The quarter just reported was the firms' fourth consecutive quarter growing revenue by 10% or within a percentage point of 10% on an annual basis. In fact, Adobe has not grown revenue by more than 14% since Q4 2021. Does this kind of growth deserve a 35 times multiple? I think the market is telling us what it thinks with the stock recently down more than 4%.
It is imperative for shareholders of ADBE that the stock hang on to that 50 day SMA (simple moving average) at $520 into the weekend. This is the $528 level, which is precisely where the stock is trading as I write. Relative strength is weakening. The daily MACD (moving average convergence divergence) has just experienced a bearish crossunder by the 12 day EMA (exponential moving average) through the 26 day EMA as the histogram of the nine day EMA has gone negative.

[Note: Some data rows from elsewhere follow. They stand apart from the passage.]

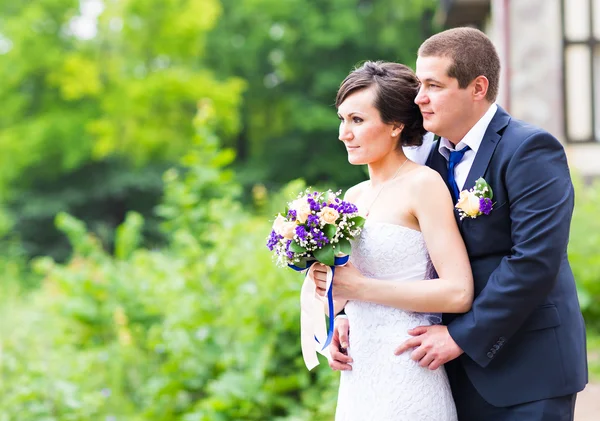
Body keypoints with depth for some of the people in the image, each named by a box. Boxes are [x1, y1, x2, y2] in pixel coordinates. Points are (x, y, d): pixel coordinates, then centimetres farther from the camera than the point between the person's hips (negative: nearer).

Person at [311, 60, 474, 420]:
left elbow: (458, 293, -18)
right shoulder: (355, 196, 11)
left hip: (405, 374, -7)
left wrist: (359, 287, -14)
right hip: (359, 373, 7)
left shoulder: (424, 184, -9)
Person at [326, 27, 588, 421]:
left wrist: (462, 335, -19)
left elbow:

These are all bearish looking indicators.
Should the stock not hold the 50 day line, there is potential for a significant selloff given how profound the rally has been from October 2022 into the present and really how almost parabolic that rally had been starting with this past May. The first area of support would show its face at a 31.8% Fibonacci retracement of the entire rally. That's $456. The 200 day SMA is all the way down at $413.
The stock does not have to lose all of that ground, but it surely does not have to hold at these levels when it is clear, the company has evolved, due to its size, from a growth stock into a cash flow producing beast. I'm not going to call Adobe an Industrial because its balance sheet is too solid and it does not have to worry about inventories, but it's no longer a growth stock and needs to be valued accordingly.
A cautious investor could get long an October 20th $520/$500 bear put spread for a net debit of $6.30. That's buying $520 October 20th ADBE puts and selling a like amount of $500 October 20th ADBE $500 puts. The investor is risking $6.30 in an attempt to win back $20. That's a 217% profit if it works.